In http://en.wikipedia.org/wiki/Ext_functor, under "Interesting examples", the second sentence says:
For $\mathbb{F}_p$ the finite field on $p$ elements, we also have that $H^*(G,M) = \text{Ext}^*_{\mathbb{F}_p[G]}(\mathbb{F}_p, M)$, and it turns out that the group cohomology doesn't depend on the base ring chosen.
It comes right after a sentence that says that $H^*(G,M) = \text{Ext}^*_{\mathbb{Z}[G]}(\mathbb{Z}, M)$.
I'm trying to understand the quoted sentence. The module $M$ must be an $\mathbb{F}_p[G]$-module and not just a $\mathbb{Z}[G]$-module, right? And the resulting cohomology is going to be an $\mathbb{F}_p$-module and not just a $\mathbb{Z}$-module, right? Is it computed by taking an $\mathbb{F}_p[G]$-projective resolution of $\mathbb{F}_p$ (instead of a $\mathbb{Z}[G]$-projective resolution of $\mathbb{Z}$?).

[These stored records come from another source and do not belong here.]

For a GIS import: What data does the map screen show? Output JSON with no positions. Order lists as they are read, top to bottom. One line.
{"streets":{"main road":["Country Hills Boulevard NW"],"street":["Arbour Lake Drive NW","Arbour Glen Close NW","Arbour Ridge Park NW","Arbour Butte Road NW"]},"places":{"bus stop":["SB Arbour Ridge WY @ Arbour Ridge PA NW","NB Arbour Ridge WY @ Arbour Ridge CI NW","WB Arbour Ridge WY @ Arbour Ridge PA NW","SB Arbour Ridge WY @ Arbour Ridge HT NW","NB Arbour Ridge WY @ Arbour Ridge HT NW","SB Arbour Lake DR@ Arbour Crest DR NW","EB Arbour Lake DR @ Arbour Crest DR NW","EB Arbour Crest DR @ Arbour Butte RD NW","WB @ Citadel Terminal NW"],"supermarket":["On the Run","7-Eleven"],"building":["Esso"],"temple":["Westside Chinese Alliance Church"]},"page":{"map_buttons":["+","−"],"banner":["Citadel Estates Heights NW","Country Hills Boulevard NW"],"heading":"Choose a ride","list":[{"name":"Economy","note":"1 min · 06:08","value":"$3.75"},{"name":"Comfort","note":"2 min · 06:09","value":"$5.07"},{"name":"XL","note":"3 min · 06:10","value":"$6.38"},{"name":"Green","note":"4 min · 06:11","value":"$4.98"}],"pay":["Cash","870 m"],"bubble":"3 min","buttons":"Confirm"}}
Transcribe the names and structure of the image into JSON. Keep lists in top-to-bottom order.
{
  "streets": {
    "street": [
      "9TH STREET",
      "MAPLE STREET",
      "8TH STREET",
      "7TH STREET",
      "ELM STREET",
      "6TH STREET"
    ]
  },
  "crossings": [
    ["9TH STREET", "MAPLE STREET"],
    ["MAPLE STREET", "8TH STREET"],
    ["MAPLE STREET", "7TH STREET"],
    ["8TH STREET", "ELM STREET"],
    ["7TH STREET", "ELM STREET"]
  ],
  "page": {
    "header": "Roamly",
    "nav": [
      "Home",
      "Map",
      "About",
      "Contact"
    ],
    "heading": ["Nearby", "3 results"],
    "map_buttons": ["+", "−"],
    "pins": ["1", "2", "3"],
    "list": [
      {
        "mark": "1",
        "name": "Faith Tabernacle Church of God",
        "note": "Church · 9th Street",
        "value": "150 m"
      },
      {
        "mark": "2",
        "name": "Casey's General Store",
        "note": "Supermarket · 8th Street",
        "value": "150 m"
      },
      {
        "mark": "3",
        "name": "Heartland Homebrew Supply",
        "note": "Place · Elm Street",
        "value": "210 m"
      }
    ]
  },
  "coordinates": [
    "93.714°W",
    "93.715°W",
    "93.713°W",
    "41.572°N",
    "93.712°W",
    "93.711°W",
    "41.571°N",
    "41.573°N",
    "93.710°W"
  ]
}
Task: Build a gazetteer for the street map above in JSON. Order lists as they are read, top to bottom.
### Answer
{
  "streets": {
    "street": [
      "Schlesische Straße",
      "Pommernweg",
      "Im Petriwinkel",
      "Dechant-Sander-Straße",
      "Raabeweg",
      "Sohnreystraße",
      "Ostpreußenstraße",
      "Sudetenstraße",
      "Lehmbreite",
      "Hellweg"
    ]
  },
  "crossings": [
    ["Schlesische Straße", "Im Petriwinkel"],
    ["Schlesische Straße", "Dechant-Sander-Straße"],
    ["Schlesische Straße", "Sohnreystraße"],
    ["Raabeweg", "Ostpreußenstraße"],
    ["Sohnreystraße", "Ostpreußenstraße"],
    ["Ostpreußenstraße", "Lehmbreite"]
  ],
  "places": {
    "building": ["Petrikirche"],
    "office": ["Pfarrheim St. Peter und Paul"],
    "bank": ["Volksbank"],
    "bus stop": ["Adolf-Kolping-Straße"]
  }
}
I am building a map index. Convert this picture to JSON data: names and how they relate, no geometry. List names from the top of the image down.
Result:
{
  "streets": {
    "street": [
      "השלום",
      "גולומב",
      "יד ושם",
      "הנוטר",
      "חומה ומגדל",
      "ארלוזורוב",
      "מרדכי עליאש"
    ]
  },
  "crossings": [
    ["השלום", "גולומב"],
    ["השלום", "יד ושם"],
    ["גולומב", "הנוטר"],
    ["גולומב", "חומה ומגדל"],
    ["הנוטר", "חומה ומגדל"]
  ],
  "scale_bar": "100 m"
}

What exactly is claimed not to depend on the base ring?
I'd be glad to understand the general situation here.
The point is that if $M$ is an $R[G]$-module for some ring $R$, then $H^i(G,M)$, which a priori is equal to $Ext^i(\mathbb Z, M)$ in the category of $\mathbb Z[G]$-modules, is also equal to $Ext^i(R,M)$ in the category of $R[G]$-modules. (In your example $R = \mathbb F_p$.)
This is often useful for converting between interesting contexts where some natural coefficient rings arise, and the general group cohomology machine.